Hear a contemporary account of the procession and celebrations…
On this day in Tudor history, 3rd August 1553, the newly proclaimed Queen Mary I, rode with her younger half-sister, Elizabeth, from Wanstead to Aldgate to be greeted by the city as its new queen.
Chronicler Charles Wriothesley describes Mary’s appearance that day:
“Her gown of purple velvet, French fashion, with sleeves of the same, her kirtle, purple satin all thick set with goldsmith’s work and great pearl, with her foresleeves of the same, set with rich stones, with a rich bowdrick of gold, pearl, and stones about her neck, and a rich billiment of stones and great pearl on her hood, her palfrey that she rode on richly trapped with gold embroidered to the horse’s feet.”

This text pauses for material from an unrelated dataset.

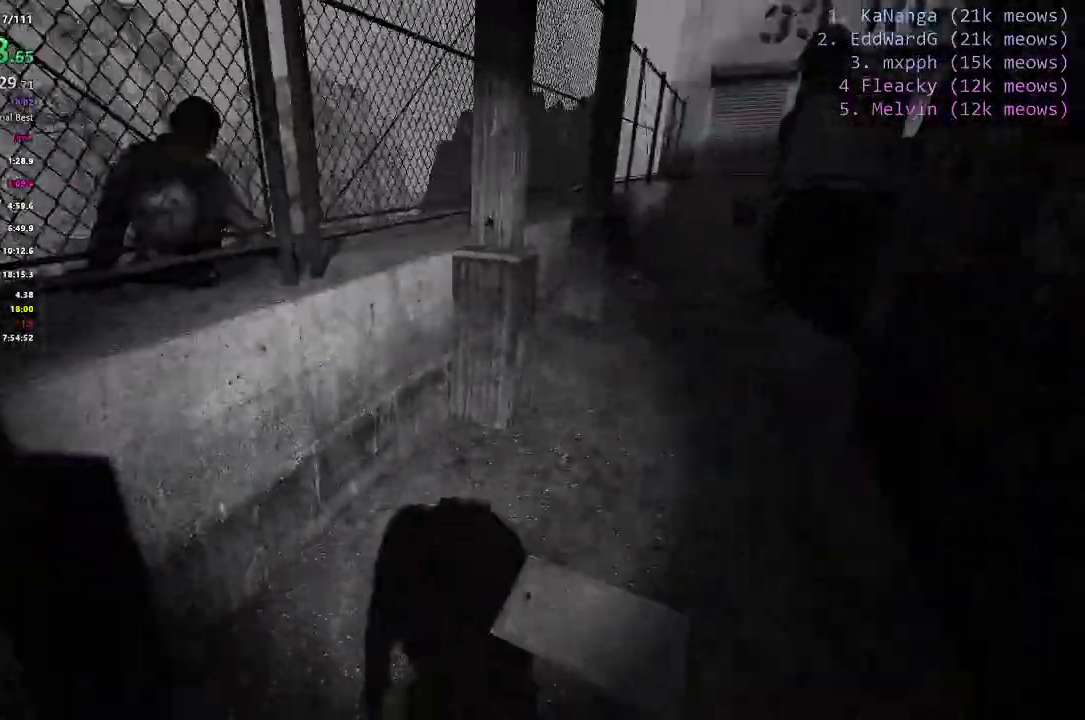
{"keys": ["ctrl"], "events": []}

Mary was then welcomed by the Lord Mayor of London, who presented her “with the scepter pertaining to the office”. After thanking the Lord Mayor and the aldermen for their “gentleness”, Mary handed the sceptre back to him and entered the city followed by Sir Anthony Browne, Elizabeth, the Duchess of Norfolk, the Marquis of Exeter and various ladies. In front of the Queen, processed the Lord Mayor with the sceptre and the Earl of Arundel bearing the sword.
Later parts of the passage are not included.